Mutepa Kamoto is the founder of Property 36, a trailblazing real estate firm in Zambia. Kamoto’s brainchild has survived tough economic times to continue providing real estate service in the Southern African country.
Business Elites Africa caught up with Kamoto on his entrepreneurial journey and crucial issues in Africa’s real estate industry.
BEA: How did your entrepreneurial journey start and why did you decide to go that route instead of paid employment?
Mutepa Kamoto: With years of experience as a real estate specialist in one of the leading real estate firms in Zambia at the time, I was lucky to have a managing director who believed in me. He always taught me not to jump jobs but to dream of beginning my own journey. I was moulded into an entrepreneur by watching him create his dream into reality. Once I took the leap of faith, I knew exactly which way to head.
BEA: What strategies did you first use for marketing your real estate business?
Mutepa Kamoto: My strategy was what I called the outside-in approach. Before an office, we set up an impression – a catchy name, a website, personalised emails and most importantly, I understood that an aggressive social media presence was key. This helped us gain grounds in thousands of interactions and gave us good leads at the early start of my business.
BEA: What were the factors that contributed to your success in the business?
Mutepa Kamoto: While they could be many, I will single out two – firstly, my passion for the real estate sector. I have learnt in the last couple of years that passion stays and grows businesses because when the harsh times arrive, that keeps you going. Secondly, patience and continuous learning.
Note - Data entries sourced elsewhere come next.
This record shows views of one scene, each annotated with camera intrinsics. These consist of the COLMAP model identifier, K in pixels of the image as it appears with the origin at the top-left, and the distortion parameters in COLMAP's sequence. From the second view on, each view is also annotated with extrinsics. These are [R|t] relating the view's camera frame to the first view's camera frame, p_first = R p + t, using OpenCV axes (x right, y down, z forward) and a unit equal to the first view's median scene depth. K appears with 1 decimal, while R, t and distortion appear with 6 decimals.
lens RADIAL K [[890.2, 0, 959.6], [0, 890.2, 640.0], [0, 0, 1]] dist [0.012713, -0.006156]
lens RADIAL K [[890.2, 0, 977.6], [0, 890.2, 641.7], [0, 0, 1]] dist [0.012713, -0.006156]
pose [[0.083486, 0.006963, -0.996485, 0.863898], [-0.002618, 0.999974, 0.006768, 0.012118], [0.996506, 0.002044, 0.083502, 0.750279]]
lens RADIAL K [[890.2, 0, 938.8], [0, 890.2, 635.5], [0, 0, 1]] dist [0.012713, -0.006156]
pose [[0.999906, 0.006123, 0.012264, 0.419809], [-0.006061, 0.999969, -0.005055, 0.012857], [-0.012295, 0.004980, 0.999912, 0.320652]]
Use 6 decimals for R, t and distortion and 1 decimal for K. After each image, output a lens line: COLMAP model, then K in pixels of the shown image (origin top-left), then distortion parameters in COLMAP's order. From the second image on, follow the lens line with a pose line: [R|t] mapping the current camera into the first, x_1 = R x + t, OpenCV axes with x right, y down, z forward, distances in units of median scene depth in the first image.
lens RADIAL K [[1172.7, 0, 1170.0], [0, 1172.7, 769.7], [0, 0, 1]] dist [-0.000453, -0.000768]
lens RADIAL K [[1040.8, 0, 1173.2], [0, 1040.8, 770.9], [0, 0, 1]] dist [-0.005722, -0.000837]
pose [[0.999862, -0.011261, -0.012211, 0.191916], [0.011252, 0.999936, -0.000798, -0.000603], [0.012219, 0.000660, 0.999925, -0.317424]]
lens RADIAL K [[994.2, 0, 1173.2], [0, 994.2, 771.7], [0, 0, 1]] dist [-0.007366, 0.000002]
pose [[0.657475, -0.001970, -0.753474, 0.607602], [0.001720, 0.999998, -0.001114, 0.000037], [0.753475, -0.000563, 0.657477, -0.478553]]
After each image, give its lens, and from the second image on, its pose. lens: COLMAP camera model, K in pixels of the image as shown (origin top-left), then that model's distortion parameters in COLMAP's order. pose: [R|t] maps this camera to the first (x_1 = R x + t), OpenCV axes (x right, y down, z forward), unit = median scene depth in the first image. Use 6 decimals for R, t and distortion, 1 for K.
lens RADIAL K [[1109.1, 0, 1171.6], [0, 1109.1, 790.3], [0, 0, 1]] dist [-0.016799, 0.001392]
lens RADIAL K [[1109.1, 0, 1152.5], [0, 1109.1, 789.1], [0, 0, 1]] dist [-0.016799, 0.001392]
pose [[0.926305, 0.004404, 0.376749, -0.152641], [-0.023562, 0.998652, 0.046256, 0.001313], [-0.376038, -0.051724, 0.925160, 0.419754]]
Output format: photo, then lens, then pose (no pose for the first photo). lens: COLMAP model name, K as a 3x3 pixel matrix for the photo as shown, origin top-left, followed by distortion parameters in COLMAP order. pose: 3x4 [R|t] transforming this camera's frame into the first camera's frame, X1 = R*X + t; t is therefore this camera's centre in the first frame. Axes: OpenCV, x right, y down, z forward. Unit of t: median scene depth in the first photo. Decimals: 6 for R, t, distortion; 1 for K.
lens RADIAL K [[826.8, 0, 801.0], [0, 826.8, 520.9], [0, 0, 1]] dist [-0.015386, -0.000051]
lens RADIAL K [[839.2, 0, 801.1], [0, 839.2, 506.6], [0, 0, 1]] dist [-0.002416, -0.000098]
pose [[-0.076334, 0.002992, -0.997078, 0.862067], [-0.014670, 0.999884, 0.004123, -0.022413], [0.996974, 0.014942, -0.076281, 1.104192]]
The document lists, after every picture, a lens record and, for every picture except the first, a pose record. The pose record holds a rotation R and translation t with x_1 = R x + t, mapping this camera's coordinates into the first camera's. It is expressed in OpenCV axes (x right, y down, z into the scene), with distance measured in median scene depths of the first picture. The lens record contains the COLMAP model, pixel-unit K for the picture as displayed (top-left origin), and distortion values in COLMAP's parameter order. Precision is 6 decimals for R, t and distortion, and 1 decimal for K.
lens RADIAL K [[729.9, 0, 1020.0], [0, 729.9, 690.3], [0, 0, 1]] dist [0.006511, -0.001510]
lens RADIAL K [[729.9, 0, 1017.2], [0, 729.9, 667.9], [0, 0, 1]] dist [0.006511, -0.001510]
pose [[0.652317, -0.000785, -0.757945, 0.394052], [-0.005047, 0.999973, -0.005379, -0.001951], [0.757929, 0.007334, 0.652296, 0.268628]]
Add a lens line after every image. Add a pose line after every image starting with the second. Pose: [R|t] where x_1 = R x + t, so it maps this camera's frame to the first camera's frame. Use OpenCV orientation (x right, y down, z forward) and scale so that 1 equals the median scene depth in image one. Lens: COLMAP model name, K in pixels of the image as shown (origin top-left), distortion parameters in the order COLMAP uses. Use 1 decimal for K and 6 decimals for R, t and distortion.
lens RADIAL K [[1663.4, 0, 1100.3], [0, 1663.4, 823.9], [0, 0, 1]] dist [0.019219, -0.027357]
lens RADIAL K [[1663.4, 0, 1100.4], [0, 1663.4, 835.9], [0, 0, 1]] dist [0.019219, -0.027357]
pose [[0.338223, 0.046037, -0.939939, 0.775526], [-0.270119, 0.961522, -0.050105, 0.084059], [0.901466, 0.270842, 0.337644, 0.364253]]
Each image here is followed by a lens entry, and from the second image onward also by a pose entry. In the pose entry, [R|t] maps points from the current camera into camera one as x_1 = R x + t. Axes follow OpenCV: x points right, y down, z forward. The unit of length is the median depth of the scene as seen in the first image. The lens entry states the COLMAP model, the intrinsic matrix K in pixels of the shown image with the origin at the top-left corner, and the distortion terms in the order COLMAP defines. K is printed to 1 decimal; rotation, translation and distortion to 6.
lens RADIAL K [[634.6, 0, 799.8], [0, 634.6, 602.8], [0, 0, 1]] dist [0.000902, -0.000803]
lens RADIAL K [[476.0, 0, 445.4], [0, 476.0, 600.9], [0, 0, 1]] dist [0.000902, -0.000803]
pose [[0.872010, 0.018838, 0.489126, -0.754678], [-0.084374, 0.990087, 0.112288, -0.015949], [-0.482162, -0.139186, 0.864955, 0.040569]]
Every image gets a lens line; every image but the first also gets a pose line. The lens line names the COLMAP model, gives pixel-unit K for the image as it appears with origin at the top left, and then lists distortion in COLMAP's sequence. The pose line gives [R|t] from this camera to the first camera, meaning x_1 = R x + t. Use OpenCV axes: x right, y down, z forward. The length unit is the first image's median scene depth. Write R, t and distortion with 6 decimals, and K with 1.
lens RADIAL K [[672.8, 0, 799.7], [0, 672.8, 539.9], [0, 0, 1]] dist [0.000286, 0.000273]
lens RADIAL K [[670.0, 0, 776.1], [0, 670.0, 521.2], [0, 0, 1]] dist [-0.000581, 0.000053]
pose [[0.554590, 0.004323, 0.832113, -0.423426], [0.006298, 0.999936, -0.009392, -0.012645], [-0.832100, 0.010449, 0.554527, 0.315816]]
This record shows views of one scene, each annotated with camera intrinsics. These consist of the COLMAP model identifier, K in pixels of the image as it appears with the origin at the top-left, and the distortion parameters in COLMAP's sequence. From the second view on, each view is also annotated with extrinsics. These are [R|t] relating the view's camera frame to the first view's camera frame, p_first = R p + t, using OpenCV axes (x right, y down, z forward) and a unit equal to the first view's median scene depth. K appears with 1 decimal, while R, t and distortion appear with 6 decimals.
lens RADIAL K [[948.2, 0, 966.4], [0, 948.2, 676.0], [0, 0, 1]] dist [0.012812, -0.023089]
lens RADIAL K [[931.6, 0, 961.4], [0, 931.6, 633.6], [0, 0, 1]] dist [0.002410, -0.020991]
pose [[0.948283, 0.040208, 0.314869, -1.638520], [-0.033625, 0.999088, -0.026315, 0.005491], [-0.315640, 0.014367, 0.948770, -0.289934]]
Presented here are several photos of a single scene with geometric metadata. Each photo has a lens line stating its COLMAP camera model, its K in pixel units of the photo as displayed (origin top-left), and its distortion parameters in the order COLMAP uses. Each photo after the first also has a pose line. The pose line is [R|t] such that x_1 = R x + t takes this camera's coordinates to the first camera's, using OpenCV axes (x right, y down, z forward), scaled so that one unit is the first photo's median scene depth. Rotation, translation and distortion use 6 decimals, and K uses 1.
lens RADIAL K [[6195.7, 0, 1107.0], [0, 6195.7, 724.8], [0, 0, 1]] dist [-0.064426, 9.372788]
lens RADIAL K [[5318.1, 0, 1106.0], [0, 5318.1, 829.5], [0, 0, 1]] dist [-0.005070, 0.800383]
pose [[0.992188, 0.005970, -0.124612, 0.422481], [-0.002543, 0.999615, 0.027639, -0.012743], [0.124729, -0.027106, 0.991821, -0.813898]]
I learnt to trust the process on this journey and always be open to learning new trends in the sector. The truth is, you don’t know it all; keep learning.
BEA: What are the challenges you’ve had to surmount in your journey?
Mutepa Kamoto: Starting a business in the African setup is difficult. Statistics show a high percentage of businesses fail in the second year. The challenges are always interconnected – our African policy of access to capital becomes the biggest hindrance to an entrepreneurial environment across the continent. This was never different for me; it called for sacrifice and disposal of assets to sustain one dream.
BEA: What’s the most challenging thing about running a business?
Mutepa Kamoto: For me, it’s the challenge of keeping that fire burning in you. Entrepreneurship is not a fairy tale story; 9 out of 10 things won’t move as you planned- giving up is always the top agenda. However, keeping that fire burning in you separates you from the dreamers and the doers.